11.3 The individual should review his worldwide property, including shareholdings in companies and life insurance policies, and the terms (and historical income and capital gains) of existing trusts (§19.1) and foundations, to ensure that his becoming UK-resident (§1.5-1.7) will not give rise to adverse tax treatment of these structures. The individual might consider steps to rebase the value of any assets standing at a capital gain. Consideration should be given to taking a substantial dividend from a wholly-owned company, or winding up such a company or an existing family trust, to create clean capital (§11.2) and avoid heavy UK tax charges that might arise on distributions from such structures during the individual's period of UK residency. Funds extracted in this way and not required for expenditure during the period of UK residency might be used to establish a new trust or foundation structure, potentially allowing those funds to be held tax-efficiently on a long-term basis for the benefit of future generations.
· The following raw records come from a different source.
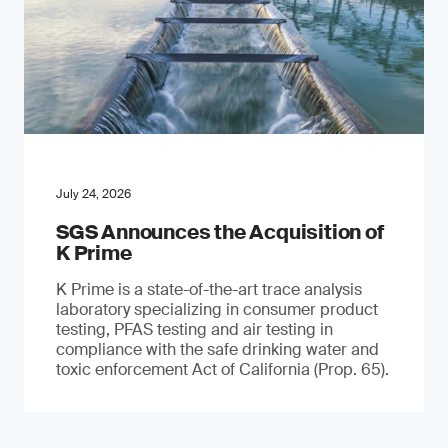
July 24, 2026
SGS Announces the Acquisition of
K Prime
K Prime is a state-of-the-art trace analysis
laboratory specializing in consumer product
testing, PFAS testing and air testing in
compliance with the safe drinking water and
toxic enforcement Act of California (Prop. 65).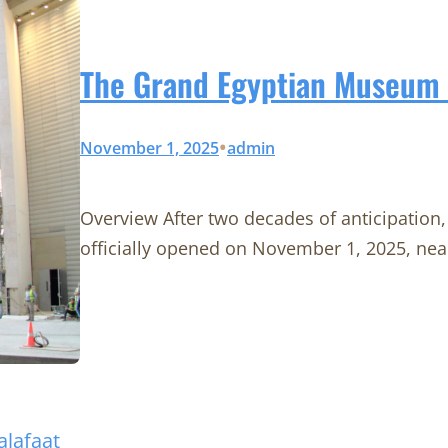
The Grand Egyptian Museum F
•
November 1, 2025
admin
Overview After two decades of anticipatio
officially opened on November 1, 2025, nea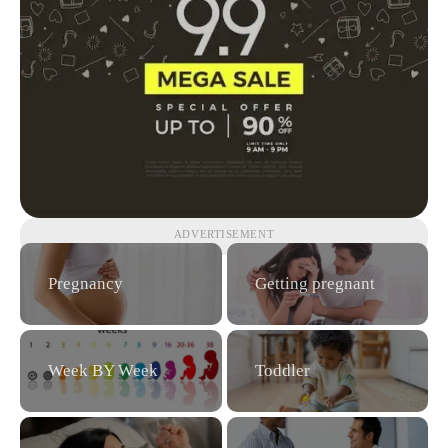
ADVERTISEMENT
Pregnancy
Getting pregnant
Week BY Week
Toddler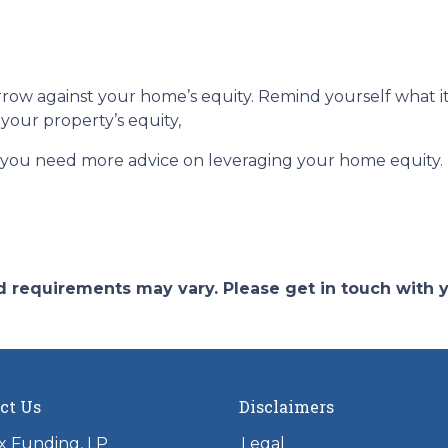
ow against your home’s equity. Remind yourself what it
your property’s equity,
f you need more advice on leveraging your home equity.
and requirements may vary. Please get in touch with
ct Us
Disclaimers
x Funding, LP
Legal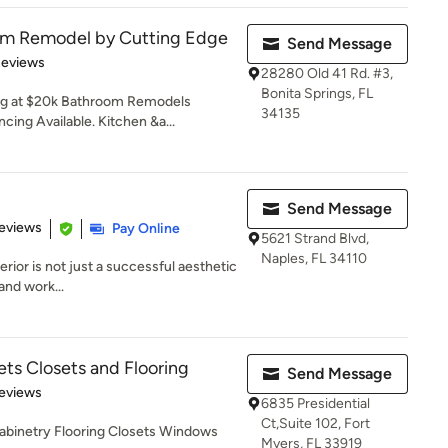
om Remodel by Cutting Edge
Send Message
of 5 stars
Reviews
28280 Old 41 Rd. #3,
Bonita Springs, FL
ng at $20k Bathroom Remodels
34135
cing Available. Kitchen &a...
Send Message
 5 stars
eviews
Pay Online
5621 Strand Blvd,
Naples, FL 34110
ior is not just a successful aesthetic
and work...
ts Closets and Flooring
Send Message
of 5 stars
eviews
6835 Presidential
Ct,Suite 102, Fort
binetry Flooring Closets Windows
Myers, FL 33919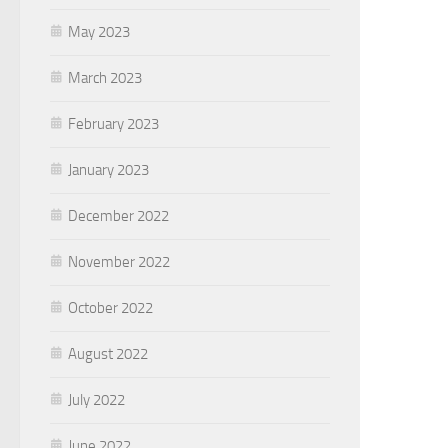
May 2023
March 2023
February 2023
January 2023
December 2022
November 2022
October 2022
August 2022
July 2022
June 2022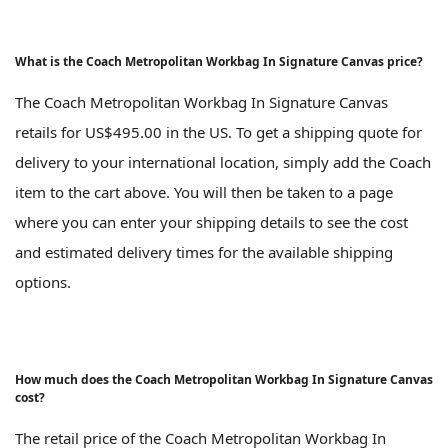
What is the Coach Metropolitan Workbag In Signature Canvas price?
The Coach Metropolitan Workbag In Signature Canvas
retails for US$495.00 in the US. To get a shipping quote for
delivery to your international location, simply add the Coach
item to the cart above. You will then be taken to a page
where you can enter your shipping details to see the cost
and estimated delivery times for the available shipping
options.
How much does the Coach Metropolitan Workbag In Signature Canvas
cost?
The retail price of the Coach Metropolitan Workbag In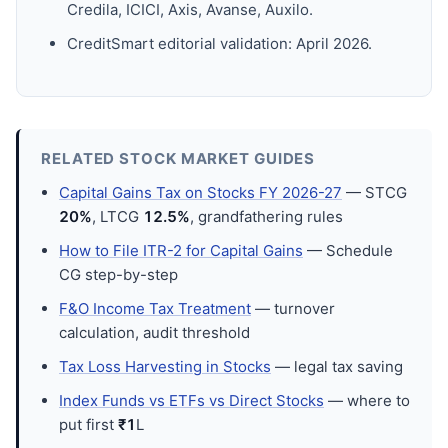
Credila, ICICI, Axis, Avanse, Auxilo.
CreditSmart editorial validation: April 2026.
RELATED STOCK MARKET GUIDES
Capital Gains Tax on Stocks FY 2026-27
— STCG
20%
, LTCG
12.5%
, grandfathering rules
How to File ITR-2 for Capital Gains
— Schedule
CG step-by-step
F&O Income Tax Treatment
— turnover
calculation, audit threshold
Tax Loss Harvesting in Stocks
— legal tax saving
Index Funds vs ETFs vs Direct Stocks
— where to
put first
₹1
L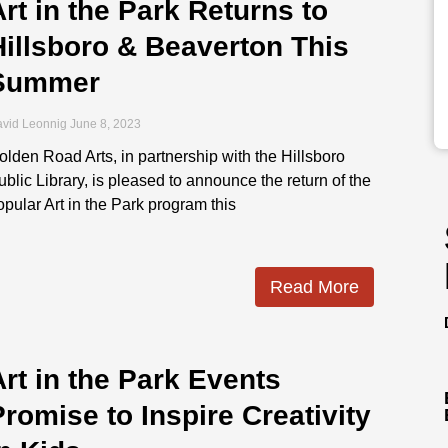
Art in the Park Returns to
Hillsboro & Beaverton This
Summer
vid Leonnig
June 8, 2023
olden Road Arts, in partnership with the Hillsboro
ublic Library, is pleased to announce the return of the
opular Art in the Park program this
Read More
Art in the Park Events
Promise to Inspire Creativity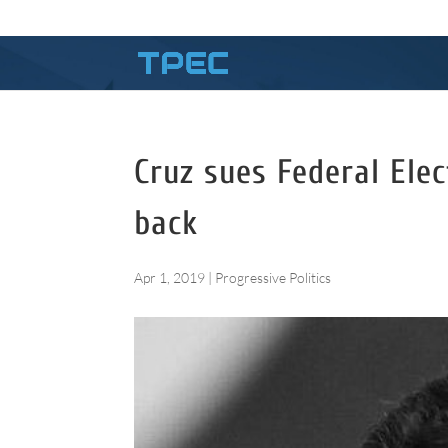
Cruz sues Federal Ele
back
Apr 1, 2019
|
Progressive Politics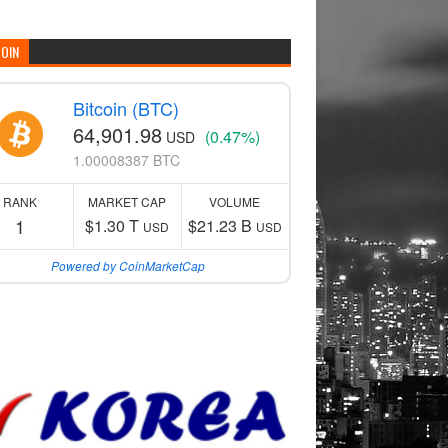
COIN
Bitcoin (BTC)
64,901.98
(0.47%)
USD
1.00008387 BTC
RANK
MARKET CAP
VOLUME
1
$1.30 T
$21.23 B
USD
USD
Powered by CoinMarketCap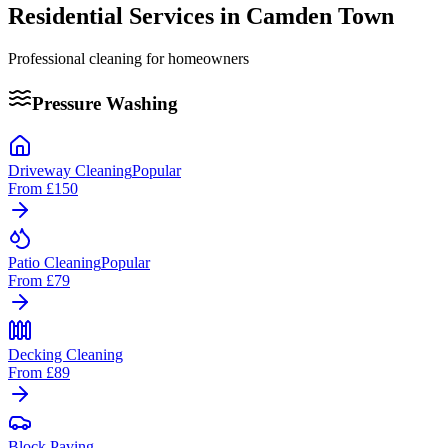
Residential Services in
Camden Town
Professional cleaning for homeowners
Pressure Washing
Driveway Cleaning
Popular
From
£150
Patio Cleaning
Popular
From
£79
Decking Cleaning
From
£89
Block Paving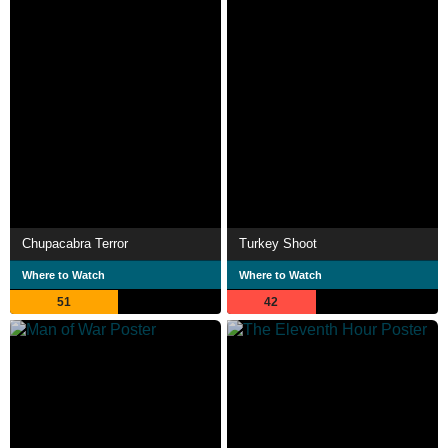
Chupacabra Terror
Turkey Shoot
Where to Watch
Where to Watch
51
42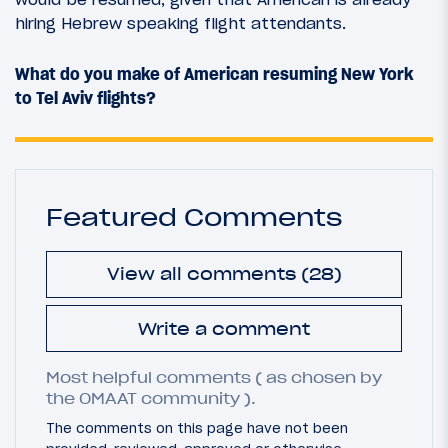
hiring Hebrew speaking flight attendants.
What do you make of American resuming New York
to Tel Aviv flights?
Featured Comments
View all comments (28)
Write a comment
Most helpful comments ( as chosen by
the OMAAT community ).
The comments on this page have not been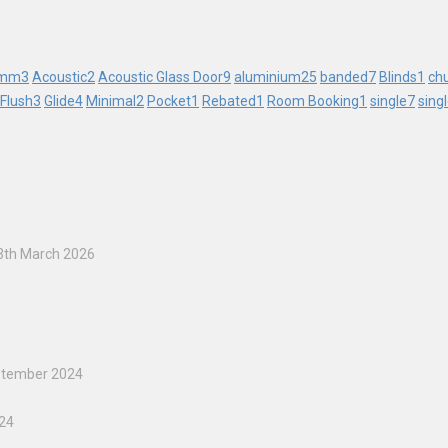
mm
3
Acoustic
2
Acoustic Glass Door
9
aluminium
25
banded
7
Blinds
1
ch
Flush
3
Glide
4
Minimal
2
Pocket
1
Rebated
1
Room Booking
1
single
7
sing
3th March 2026
5
ptember 2024
024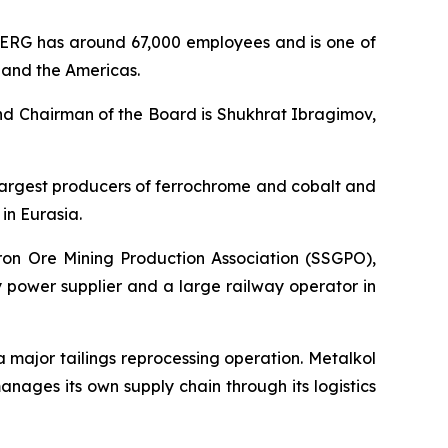
ERG has around 67,000 employees and is one of
, and the Americas.
nd Chairman of the Board is Shukhrat Ibragimov,
s largest producers of ferrochrome and cobalt and
in Eurasia.
Iron Ore Mining Production Association (SSGPO),
 power supplier and a large railway operator in
 a major tailings reprocessing operation. Metalkol
ages its own supply chain through its logistics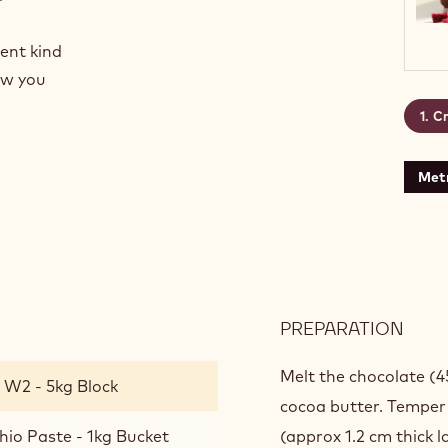
rent kind
how you
Cr
Metr
PREPARATION
:
CRE
PIST
Melt the chocolate (4
 W2 - 5kg Block
cocoa butter. Temper a
hio Paste - 1kg Bucket
(approx 1.2 cm thick l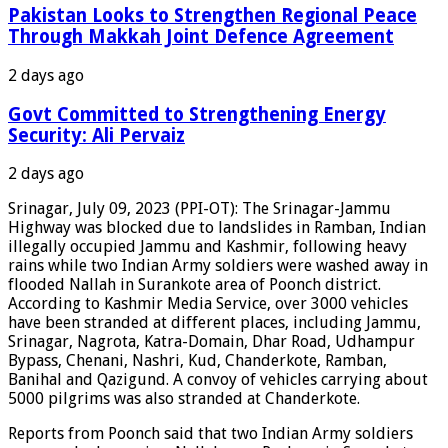
Pakistan Looks to Strengthen Regional Peace
Through Makkah Joint Defence Agreement
2 days ago
Govt Committed to Strengthening Energy
Security: Ali Pervaiz
2 days ago
Srinagar, July 09, 2023 (PPI-OT): The Srinagar-Jammu
Highway was blocked due to landslides in Ramban, Indian
illegally occupied Jammu and Kashmir, following heavy
rains while two Indian Army soldiers were washed away in
flooded Nallah in Surankote area of Poonch district.
According to Kashmir Media Service, over 3000 vehicles
have been stranded at different places, including Jammu,
Srinagar, Nagrota, Katra-Domain, Dhar Road, Udhampur
Bypass, Chenani, Nashri, Kud, Chanderkote, Ramban,
Banihal and Qazigund. A convoy of vehicles carrying about
5000 pilgrims was also stranded at Chanderkote.
Reports from Poonch said that two Indian Army soldiers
11.4 The individual should ensure that any directorships do not give rise to UK tax charges, as the exercise in the UK of control over a non-UK company may bring any profits of that company within the scope of UK taxation and cause various UK tax regimes to apply in relation to that company.
11.5 Assuming the individual has a non-UK domicile (§1.9), he should protect this status by ensuring that at all times he has evidence of a plan, and of practical preparation, to leave the UK after a limited period or on the occurrence of an event such as retirement.